Embora os olhares do Brasil estivessem pregados nas eleições presidenciais, o Rio Grande do Sul finalmente voltou a fazer jus a sua tradição política de ter algo a ensinar ao país. Eduardo Leite quebrou a escrita de que governadores não se reelegem no Rio Grande do Sul ao governar, pela primeira vez em décadas, como quem, de fato, não pretendia se candidatar à reeleição.
Não é segredo que, durante seu primeiro mandato, os olhares de Leite se voltavam para o Planalto. Por isso, diferentemente de todos os antecessores, enfrentou menos resistência na Assembleia, onde uma constelação de partidos se movimenta ao compasso das futuras pretensões do governador de turno. Com apoio parlamentar, Leite recusou-se a se tornar refém das corporações que aprisionavam há décadas as contas públicas e aprovou uma batelada de projetos reformadores, que foram da reforma da previdência à privatização da CEEE.
Leite desviou-se da máquina de moer governadores porque fez boa parte do que tinha de ser feito há muito tempo. Como não tinha planos de se reeleger, feriu interesses impregnados na máquina estatal e ressuscitou o erário, quitando dívidas históricas, pagando o funcionalismo em dia e voltando a investir em obras públicas. Ao remar contra a corrente populista, da qual jorram promessas fáceis e cofres raspados, colheu resultados que mexem na vida da maioria. O recado final das urnas? Contrariar corporações, e fazê-lo com diálogo e argumentos, dá voto.
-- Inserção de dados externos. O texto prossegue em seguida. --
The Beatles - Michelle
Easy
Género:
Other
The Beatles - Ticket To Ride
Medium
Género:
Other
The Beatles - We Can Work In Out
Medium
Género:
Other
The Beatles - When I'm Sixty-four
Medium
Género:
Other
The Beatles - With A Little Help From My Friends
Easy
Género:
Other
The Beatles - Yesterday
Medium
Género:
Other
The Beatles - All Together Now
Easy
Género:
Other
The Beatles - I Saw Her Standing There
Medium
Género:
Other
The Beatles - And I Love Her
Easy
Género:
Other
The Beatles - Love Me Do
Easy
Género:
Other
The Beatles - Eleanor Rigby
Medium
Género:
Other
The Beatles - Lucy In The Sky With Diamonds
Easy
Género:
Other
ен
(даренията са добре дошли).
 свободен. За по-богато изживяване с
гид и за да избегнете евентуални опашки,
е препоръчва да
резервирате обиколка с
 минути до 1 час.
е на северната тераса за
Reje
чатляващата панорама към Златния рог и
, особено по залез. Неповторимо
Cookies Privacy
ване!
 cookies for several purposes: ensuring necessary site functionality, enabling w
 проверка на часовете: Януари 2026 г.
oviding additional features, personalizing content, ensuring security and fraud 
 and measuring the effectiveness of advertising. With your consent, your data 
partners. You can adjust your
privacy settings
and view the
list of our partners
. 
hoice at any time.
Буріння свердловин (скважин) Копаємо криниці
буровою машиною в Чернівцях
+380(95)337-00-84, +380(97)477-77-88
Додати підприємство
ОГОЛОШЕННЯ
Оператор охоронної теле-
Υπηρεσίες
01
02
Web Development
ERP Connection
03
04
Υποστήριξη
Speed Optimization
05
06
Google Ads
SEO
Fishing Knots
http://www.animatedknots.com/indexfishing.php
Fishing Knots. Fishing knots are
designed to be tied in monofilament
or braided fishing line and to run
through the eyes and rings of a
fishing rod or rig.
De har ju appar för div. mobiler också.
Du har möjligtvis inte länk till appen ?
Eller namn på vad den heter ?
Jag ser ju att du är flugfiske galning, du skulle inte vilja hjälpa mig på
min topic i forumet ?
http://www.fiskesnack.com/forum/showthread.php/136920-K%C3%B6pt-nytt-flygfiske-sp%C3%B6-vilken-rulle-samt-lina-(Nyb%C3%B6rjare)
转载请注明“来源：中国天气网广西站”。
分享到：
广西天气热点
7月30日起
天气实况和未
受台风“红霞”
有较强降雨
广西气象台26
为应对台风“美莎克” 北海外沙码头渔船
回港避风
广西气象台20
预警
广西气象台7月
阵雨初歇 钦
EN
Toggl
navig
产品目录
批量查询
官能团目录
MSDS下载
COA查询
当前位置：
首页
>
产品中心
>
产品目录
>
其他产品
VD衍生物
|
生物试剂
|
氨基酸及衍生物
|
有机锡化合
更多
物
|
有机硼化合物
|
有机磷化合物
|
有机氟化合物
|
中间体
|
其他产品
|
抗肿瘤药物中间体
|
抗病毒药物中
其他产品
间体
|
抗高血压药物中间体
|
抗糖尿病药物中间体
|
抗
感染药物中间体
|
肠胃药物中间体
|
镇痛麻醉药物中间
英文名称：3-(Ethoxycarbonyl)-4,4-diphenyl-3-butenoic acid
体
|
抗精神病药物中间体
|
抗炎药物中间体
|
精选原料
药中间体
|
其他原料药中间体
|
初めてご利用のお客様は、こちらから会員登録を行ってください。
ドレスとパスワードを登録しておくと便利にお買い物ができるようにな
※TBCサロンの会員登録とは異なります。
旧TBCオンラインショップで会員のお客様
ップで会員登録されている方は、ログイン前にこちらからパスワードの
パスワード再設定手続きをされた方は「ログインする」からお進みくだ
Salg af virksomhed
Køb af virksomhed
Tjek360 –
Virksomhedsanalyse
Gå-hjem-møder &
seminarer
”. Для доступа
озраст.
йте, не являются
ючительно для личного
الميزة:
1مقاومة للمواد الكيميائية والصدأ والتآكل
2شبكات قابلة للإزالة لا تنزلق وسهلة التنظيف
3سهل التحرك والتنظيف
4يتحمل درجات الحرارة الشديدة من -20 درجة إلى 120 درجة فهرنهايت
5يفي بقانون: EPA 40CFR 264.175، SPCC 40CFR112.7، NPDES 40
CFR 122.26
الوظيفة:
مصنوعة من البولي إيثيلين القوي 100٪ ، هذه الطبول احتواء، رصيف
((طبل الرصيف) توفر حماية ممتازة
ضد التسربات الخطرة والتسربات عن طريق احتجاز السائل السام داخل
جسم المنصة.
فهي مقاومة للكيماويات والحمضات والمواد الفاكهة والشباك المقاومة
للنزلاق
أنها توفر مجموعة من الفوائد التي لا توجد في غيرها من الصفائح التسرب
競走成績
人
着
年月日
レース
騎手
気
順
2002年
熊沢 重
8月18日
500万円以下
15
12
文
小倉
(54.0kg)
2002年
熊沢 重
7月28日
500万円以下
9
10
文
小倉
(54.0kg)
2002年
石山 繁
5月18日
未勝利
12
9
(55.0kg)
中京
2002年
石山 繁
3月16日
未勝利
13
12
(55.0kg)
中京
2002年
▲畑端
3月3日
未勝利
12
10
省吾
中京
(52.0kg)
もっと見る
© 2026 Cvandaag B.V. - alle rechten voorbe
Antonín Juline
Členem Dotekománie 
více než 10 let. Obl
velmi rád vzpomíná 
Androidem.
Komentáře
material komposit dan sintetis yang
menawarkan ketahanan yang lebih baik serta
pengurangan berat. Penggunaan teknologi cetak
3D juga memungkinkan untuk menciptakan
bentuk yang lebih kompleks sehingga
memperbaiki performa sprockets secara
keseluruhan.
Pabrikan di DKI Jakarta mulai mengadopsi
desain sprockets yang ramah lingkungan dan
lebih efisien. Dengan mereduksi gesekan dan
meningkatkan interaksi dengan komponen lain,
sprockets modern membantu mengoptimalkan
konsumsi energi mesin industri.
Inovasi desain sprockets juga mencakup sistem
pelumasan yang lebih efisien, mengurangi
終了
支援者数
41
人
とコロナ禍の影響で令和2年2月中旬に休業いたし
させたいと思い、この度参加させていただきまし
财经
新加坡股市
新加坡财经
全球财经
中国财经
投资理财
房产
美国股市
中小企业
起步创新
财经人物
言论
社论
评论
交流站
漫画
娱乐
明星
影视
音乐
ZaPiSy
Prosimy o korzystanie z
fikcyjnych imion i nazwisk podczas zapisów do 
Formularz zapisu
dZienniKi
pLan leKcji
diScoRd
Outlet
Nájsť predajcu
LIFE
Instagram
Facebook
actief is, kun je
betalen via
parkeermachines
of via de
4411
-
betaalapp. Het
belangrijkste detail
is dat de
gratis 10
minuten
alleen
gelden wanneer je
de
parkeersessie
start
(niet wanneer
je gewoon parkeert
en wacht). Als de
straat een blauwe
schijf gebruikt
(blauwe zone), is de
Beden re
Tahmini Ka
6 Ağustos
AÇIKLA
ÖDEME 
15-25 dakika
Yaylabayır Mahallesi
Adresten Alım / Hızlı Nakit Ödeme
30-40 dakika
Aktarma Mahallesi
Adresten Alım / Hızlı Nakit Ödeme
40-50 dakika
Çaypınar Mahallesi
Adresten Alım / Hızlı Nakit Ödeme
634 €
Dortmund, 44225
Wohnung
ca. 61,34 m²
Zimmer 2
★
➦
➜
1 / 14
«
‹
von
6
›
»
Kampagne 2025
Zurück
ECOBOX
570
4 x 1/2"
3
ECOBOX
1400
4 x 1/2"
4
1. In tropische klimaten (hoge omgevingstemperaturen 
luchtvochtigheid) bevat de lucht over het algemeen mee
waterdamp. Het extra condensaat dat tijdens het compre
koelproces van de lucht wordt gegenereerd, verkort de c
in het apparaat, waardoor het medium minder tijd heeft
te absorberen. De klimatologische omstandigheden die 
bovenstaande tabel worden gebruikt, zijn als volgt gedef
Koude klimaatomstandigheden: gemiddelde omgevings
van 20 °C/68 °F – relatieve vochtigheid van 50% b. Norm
A maturidade do eleitorado gaúcho também se consubstanciou em duas outras combinações surpreendentes no segundo turno. De um lado, houve a rejeição a um candidato que envergou o figurino de direita populista ao prometer distribuir dinheiro que não teria e a reverter privatizações já encaminhadas, como a da Corsan. De outro lado, houve o endosso da esquerda a um candidato que segue a agenda liberal, em um movimento no qual se sobressaiu uma nova liderança política, Edegar Pretto, que já tinha dado mostras de ponderação e diálogo na presidência da Assembleia.
Onyx Lorenzoni, como já amplamente analisado, fez uma campanha vazia de soluções e permeada de sandices, como a das vacinas, que ecoam nos convertidos mas que assustaram o eleitorado indeciso. Ironicamente, o melhor momento da campanha de Onyx foi na sua derrota, quando ele, democrática e diferentemente de Jair Bolsonaro, reconheceu a vitória do adversário. Com mais representantes deste trio - esquerda, centro e direita divergentes mas civilizados - quem sabe o Rio Grande do Sul não continua a dar lições ao Brasil de que o melhor caminho será sempre o de chegar a denominadores comuns a favor da democracia e da maioria da população?